WASHINGTON - U.S. Attorney General Janet Reno wants former Sen. John Danforth to lead an independent investigation into the FBI's disastrous 1993 assault on the Branch Davidian compound near Waco, Texas, Justice Department officials said on Wednesday.
They said Reno was resolving final details that would allow Danforth, a 63-year-old Missouri Republican, to investigate how the FBI handled the 51-day siege, an issue that has escalated into a major political controversy.
The appointment of Danforth, a moderate conservative with a reputation as a principled politician, appeared calculated as a way to answer the growing criticism from Republicans in Congress who have called for Reno's resignation over the Waco debacle.
``He's her choice, and it is virtually a done deal,'' one official said, adding that Reno's announcement could come later on Wednesday.
The investigation will focus on the recent discovery that FBI agents fired potentially flammable tear gas canisters at a concrete bunker hours before the compound went up in flames, killing cult leader David Koresh and about 80 followers.
The disclosure did not change Reno's long-held position that the evidence overwhelming showed the members of the religious sect, and not the FBI, were responsible for setting the fires that engulfed the compound.
The recent revelations about the potentially incendiary devices hurt the credibility of Reno and the FBI and raised questions about why it took six years to find the evidence and whether it was overlooked or covered up.
Danforth, an Episcopal priest who served in the U.S. Senate from 1977 until 1995 and who previously had been Missouri's attorney general for eight years, will be given a mandate by Reno to get to the bottom of what happened at Waco.
Danforth practices law at a firm in St. Louis.
Danforth was known as Justice Clarence Thomas's sponsor and chief Senate defender during Thomas's bruising Supreme Court confirmation battle in 1991.
Thomas, who worked for Danforth when he was state attorney general and when he was a senator, ran into trouble in the Senate after he was accused of sexually harassing a female aide, Anita Hill, in the early 1980s.
Danforth, the heir to the Ralston Purina Co. fortune, was among the wealthiest and most patrician members of the Senate.
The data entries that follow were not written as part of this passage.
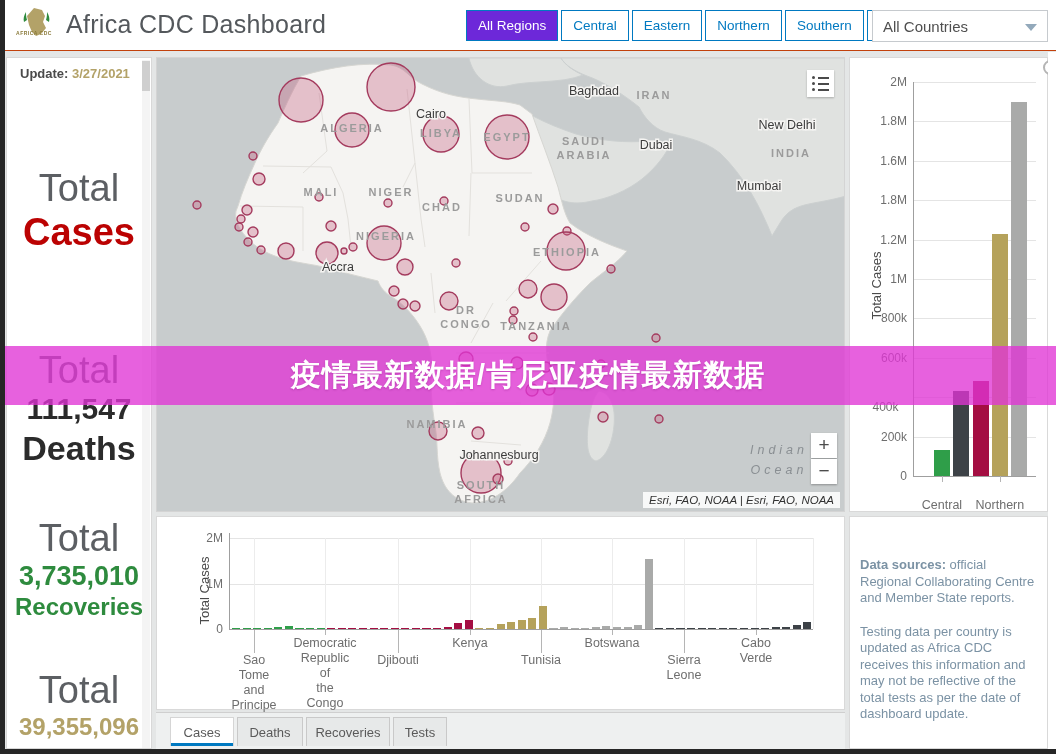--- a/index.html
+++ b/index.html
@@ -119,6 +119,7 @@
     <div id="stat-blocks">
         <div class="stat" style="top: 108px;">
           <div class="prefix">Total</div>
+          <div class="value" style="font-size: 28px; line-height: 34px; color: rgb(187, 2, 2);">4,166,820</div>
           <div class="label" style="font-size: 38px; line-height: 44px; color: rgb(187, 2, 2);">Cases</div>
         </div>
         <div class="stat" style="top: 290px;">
After graduating from Princeton University, he received law and divinity degrees at Yale University and then joined a Wall Street law firm before seeking his first elective office as Missouri attorney general in 1968.
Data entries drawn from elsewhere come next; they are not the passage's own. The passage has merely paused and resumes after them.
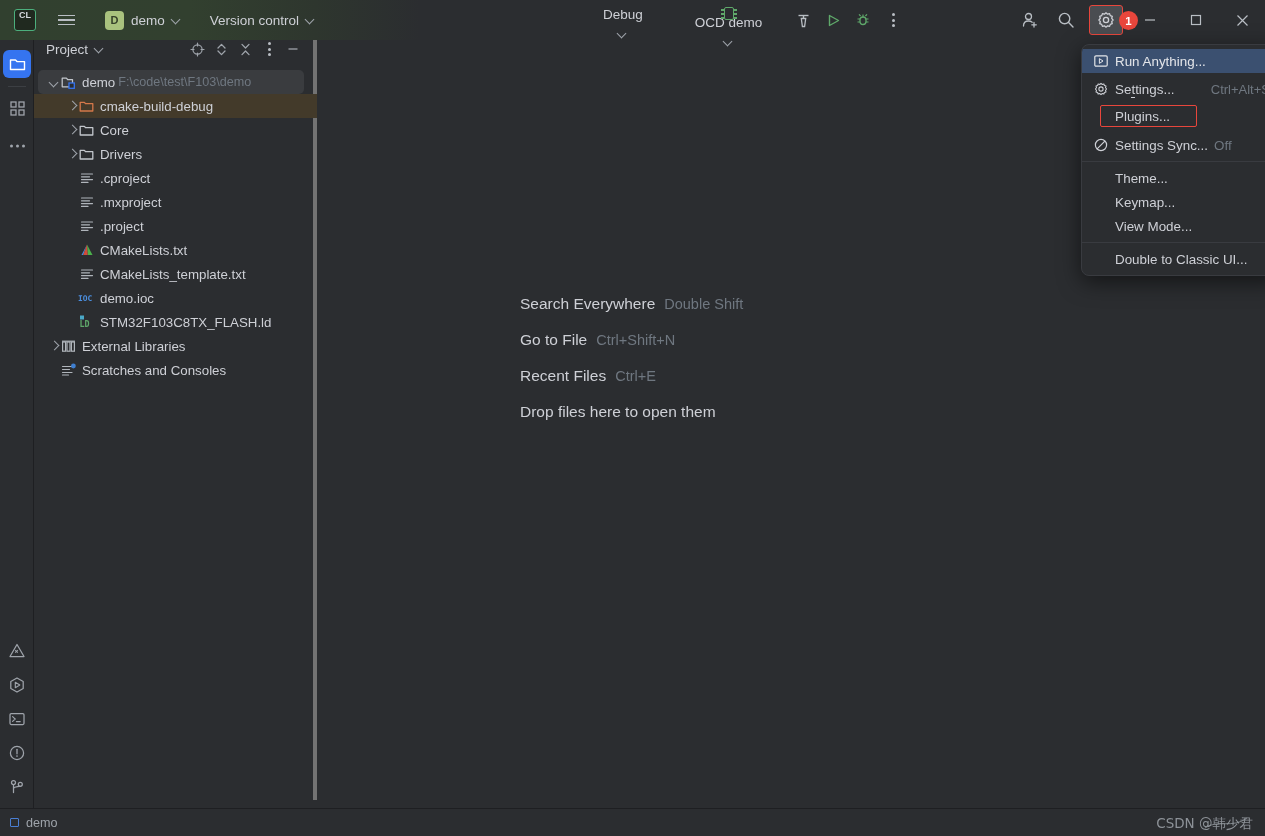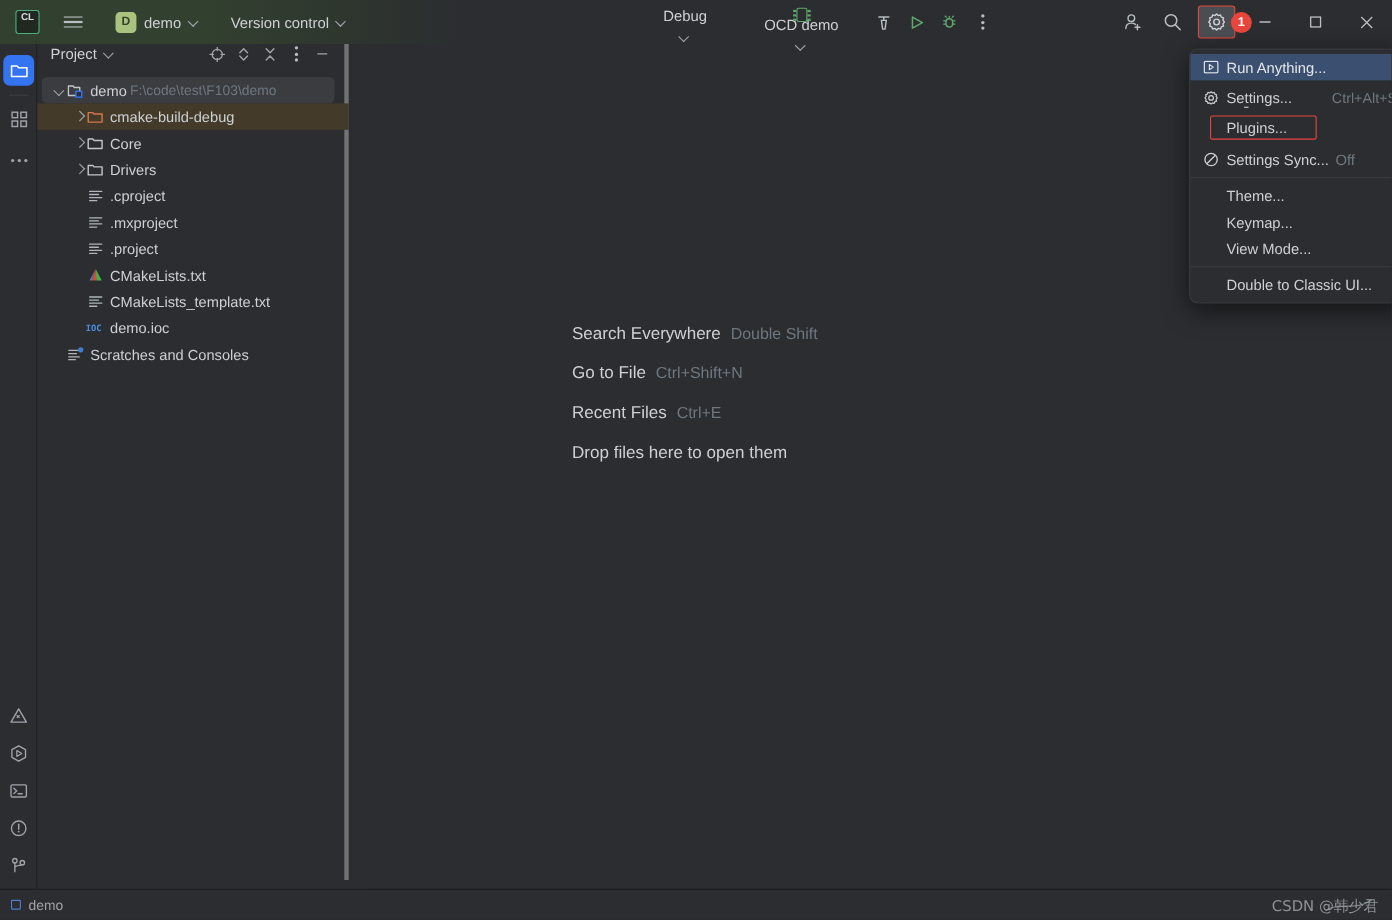--- a/index.html
+++ b/index.html
@@ -504,6 +504,17 @@
         </div>
       </div>
 
+      <div class="row">
+        <div class="rowcontent" style="padding-left:44px">
+          <span class="ico">
+            <svg width="16" height="14" viewBox="0 0 16 14">
+              <rect x="1" y="0.5" width="4" height="4" fill="#4aa8c8"></rect>
+              <text x="0.5" y="12" font-family="DejaVu Sans Mono, monospace" font-size="8.4" fill="#5fa86a" font-weight="bold">LD</text>
+            </svg>
+          </span>
+          <span class="lbl">STM32F103C8TX_FLASH.ld</span>
+        </div>
+      </div>
 
 
       <div class="row">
An influential moderate in the Senate, Danforth typically adopted conservative positions on economic issues, but was progressive on many social issues, such as civil rights.
Besides the investigation to be done by Danforth, Sen. Orrin Hatch, the judiciary committee chairman and a Republican presidential candidate, has said he plans to hold hearings on the Waco revelations.
The House Government Reform Committee, chaired by Representative Dan Burton, a Republican from Indiana and a longtime Reno critic, also has begun a separate investigation.